Problem statement » Convert the material, from its start through the line containing "[521, 510, 572, 529] StreetNumber: 3829" inclusive, into a two-column CSV with the header instruction,response. Each row should hold one set of instructions and the answer that follows it, each in a single quoted field, with line breaks replaced by spaces.

Extracted entries »
----------

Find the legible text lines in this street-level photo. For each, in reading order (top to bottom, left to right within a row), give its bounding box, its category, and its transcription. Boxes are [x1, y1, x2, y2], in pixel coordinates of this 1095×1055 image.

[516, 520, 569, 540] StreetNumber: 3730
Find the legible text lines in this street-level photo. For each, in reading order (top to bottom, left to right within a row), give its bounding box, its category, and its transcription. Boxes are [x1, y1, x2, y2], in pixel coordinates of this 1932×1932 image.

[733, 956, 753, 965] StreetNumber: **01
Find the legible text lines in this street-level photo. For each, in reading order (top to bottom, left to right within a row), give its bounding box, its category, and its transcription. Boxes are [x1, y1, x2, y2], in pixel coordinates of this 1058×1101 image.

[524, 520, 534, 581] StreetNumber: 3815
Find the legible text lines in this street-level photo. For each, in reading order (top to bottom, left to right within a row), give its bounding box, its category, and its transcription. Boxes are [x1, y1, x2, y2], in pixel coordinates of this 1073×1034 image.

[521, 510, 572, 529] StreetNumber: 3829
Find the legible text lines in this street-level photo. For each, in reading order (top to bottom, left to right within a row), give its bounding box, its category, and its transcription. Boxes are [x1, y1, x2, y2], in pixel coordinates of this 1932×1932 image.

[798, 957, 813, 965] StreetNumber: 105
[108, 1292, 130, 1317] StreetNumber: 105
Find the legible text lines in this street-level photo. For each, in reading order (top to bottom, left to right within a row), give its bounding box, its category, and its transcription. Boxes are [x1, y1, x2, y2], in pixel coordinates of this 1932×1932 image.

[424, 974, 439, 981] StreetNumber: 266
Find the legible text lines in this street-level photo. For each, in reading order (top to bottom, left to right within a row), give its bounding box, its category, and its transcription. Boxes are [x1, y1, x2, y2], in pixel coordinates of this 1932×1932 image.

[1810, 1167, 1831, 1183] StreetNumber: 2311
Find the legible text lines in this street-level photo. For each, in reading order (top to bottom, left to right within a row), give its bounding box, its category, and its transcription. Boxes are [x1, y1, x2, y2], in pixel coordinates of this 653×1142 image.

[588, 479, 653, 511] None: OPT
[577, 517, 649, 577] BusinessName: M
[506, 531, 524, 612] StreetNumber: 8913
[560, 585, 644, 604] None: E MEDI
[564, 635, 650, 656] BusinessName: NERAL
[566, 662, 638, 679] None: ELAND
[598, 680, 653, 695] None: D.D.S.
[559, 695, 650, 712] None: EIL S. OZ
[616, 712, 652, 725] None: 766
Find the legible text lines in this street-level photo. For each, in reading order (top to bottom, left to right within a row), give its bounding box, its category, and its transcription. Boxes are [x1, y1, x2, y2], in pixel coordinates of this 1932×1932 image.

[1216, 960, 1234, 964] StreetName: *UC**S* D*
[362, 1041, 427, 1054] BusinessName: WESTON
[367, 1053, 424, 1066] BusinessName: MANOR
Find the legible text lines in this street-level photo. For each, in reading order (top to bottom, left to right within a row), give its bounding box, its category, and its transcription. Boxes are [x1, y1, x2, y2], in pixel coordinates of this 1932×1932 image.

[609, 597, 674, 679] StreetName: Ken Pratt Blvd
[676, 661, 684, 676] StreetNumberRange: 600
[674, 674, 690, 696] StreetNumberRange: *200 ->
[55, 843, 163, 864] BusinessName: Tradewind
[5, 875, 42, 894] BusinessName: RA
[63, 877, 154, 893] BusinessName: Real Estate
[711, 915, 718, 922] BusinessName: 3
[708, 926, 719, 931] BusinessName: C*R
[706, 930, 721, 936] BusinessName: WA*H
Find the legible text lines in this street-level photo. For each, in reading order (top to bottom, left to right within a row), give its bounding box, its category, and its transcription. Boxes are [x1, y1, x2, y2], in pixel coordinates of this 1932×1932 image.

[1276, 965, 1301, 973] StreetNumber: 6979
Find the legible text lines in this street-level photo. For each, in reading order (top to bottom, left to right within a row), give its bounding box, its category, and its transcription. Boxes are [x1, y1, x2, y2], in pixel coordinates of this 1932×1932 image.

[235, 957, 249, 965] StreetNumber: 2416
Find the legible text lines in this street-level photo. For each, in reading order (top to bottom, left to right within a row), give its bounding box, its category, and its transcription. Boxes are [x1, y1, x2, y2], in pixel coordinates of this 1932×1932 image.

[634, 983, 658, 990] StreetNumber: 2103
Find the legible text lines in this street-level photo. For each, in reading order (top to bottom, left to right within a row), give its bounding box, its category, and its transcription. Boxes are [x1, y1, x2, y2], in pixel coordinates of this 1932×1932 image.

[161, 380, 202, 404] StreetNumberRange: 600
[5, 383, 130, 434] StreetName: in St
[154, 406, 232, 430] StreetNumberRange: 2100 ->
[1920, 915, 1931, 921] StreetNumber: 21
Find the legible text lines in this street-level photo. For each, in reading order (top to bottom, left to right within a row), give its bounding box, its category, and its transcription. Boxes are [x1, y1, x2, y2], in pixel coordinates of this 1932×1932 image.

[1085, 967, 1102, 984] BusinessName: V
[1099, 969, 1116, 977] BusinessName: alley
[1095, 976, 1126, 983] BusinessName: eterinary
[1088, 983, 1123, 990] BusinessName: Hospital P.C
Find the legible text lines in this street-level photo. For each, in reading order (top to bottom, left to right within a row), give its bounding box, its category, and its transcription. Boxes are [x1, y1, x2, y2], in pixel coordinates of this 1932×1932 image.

----------

Finished answer »
instruction,response
"Find the legible text lines in this street-level photo. For each, in reading order (top to bottom, left to right within a row), give its bounding box, its category, and its transcription. Boxes are [x1, y1, x2, y2], in pixel coordinates of this 1095×1055 image.","[516, 520, 569, 540] StreetNumber: 3730"
"Find the legible text lines in this street-level photo. For each, in reading order (top to bottom, left to right within a row), give its bounding box, its category, and its transcription. Boxes are [x1, y1, x2, y2], in pixel coordinates of this 1932×1932 image.","[733, 956, 753, 965] StreetNumber: **01"
"Find the legible text lines in this street-level photo. For each, in reading order (top to bottom, left to right within a row), give its bounding box, its category, and its transcription. Boxes are [x1, y1, x2, y2], in pixel coordinates of this 1058×1101 image.","[524, 520, 534, 581] StreetNumber: 3815"
"Find the legible text lines in this street-level photo. For each, in reading order (top to bottom, left to right within a row), give its bounding box, its category, and its transcription. Boxes are [x1, y1, x2, y2], in pixel coordinates of this 1073×1034 image.","[521, 510, 572, 529] StreetNumber: 3829"